The article presents the results of a content-analytical study of 243 publications in online media of Ukraine during 2021 in comparison with the results of earlier monitorings of Ukrainian offline and online media. Analysis of both scientific literature shows that hate speech against minorities (in particular, LGBT) is an urgent issue that has a distinct practical dimension, because the spread of hate in the online environment can have the nature of an epidemic and be accompanied by an increase in violent acts. Although the results have a number of limitations (different ways of forming selective sets of media materials in the analyzed studies, lack of research consensus on the definition of hate speech, attribution of the collected data to the period before the beginning of the massive invasion of the Russian Federation troops on the territory of Ukraine and impossibility of reflecting the state of society in the war time), it showed that the number of news related to LGBT was decreasing, despite of media samples design.
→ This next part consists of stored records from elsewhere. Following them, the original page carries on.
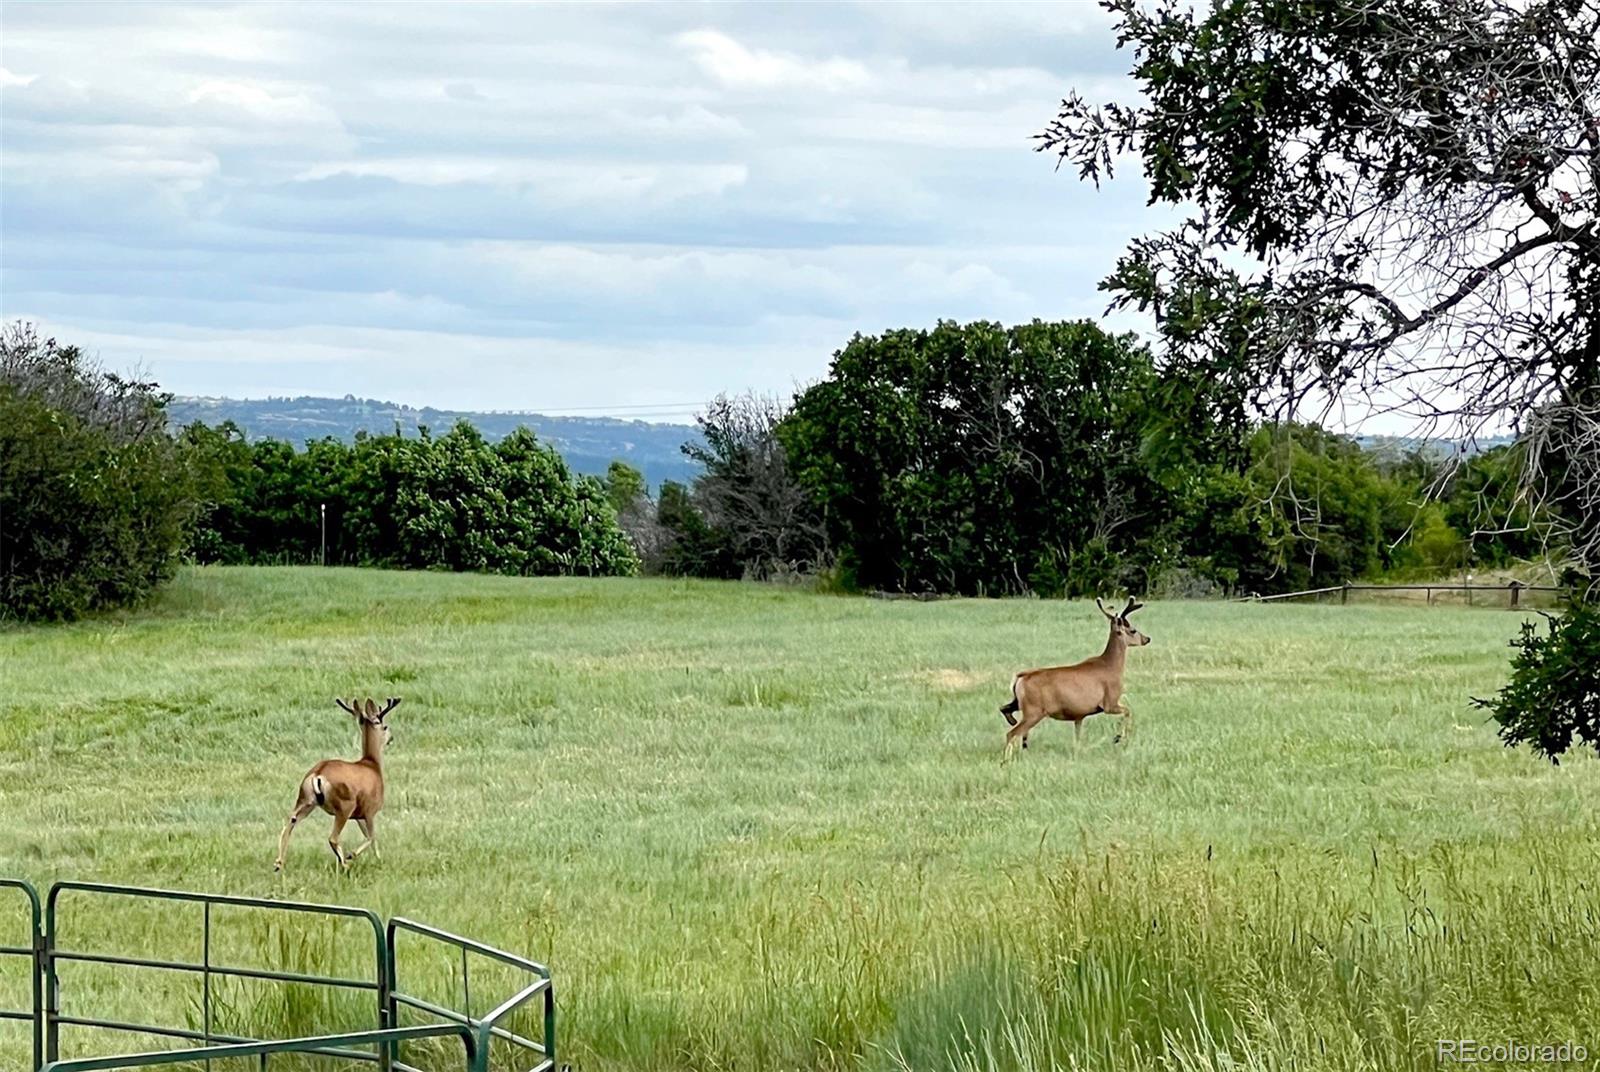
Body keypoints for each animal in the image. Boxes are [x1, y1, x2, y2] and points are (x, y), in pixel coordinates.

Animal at [275, 704, 400, 870]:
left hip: (305, 800)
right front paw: (352, 854)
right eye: (385, 726)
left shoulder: (358, 815)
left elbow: (371, 838)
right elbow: (372, 837)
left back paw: (278, 863)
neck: (372, 765)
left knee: (289, 823)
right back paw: (345, 864)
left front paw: (378, 860)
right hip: (344, 806)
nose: (391, 738)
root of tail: (318, 774)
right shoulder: (369, 810)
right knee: (333, 837)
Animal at [998, 601, 1152, 761]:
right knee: (1011, 733)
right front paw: (1118, 738)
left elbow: (1078, 737)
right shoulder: (1109, 702)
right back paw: (1006, 759)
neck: (1111, 665)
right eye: (1133, 630)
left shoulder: (1080, 715)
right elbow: (1128, 711)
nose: (1147, 638)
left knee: (1005, 710)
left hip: (1021, 704)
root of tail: (1020, 678)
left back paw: (1018, 735)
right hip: (1033, 711)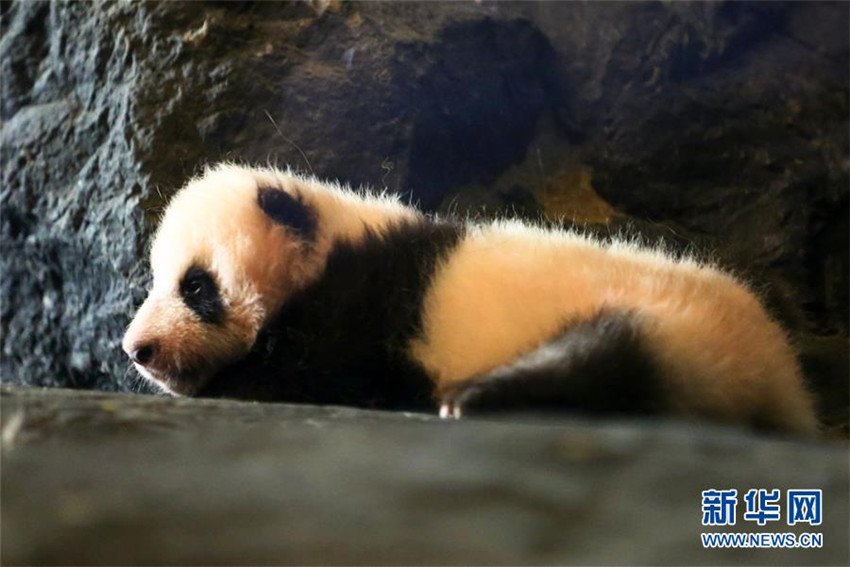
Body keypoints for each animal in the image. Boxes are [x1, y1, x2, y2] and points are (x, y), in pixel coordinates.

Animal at [122, 163, 818, 434]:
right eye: (156, 279)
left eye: (195, 287)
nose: (138, 350)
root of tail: (782, 379)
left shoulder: (368, 301)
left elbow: (315, 371)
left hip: (682, 327)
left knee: (608, 358)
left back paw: (482, 395)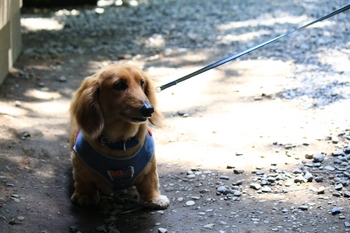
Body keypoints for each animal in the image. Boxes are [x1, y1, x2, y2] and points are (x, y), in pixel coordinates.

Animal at [68, 62, 170, 209]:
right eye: (119, 85)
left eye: (142, 82)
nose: (149, 109)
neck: (121, 143)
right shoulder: (79, 166)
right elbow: (84, 183)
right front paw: (85, 197)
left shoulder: (150, 166)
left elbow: (150, 183)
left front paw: (154, 199)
Publications containing hate speech were from 2 to 25%. Hate speech in these publications was usually quotes and does not express the position of the journalist. Hate speech arose in the context of both public and internal actions of the LGBT community and was accompanied by calls for violence or violence itself. Stronger hate speech was more typical for anonymous internet commentators, street hooligans (including those from organized right-wing gangs), and small local public figures. The collected materials are analyzed in the paradigm of R. Connell’s hierarchy of masculinities. Hate speech is characteristic primarily for the statements of athletes, military and politicians, that is, those who are associated in the public consciousness with the stereotypical image of a “real man”. In further studies, approaches to the formation of media samples should be standardized, as well as, the tools for automatic or semi-automatic content analysis should be developed. All this will facilitate the study of changes in hate speech in the public space.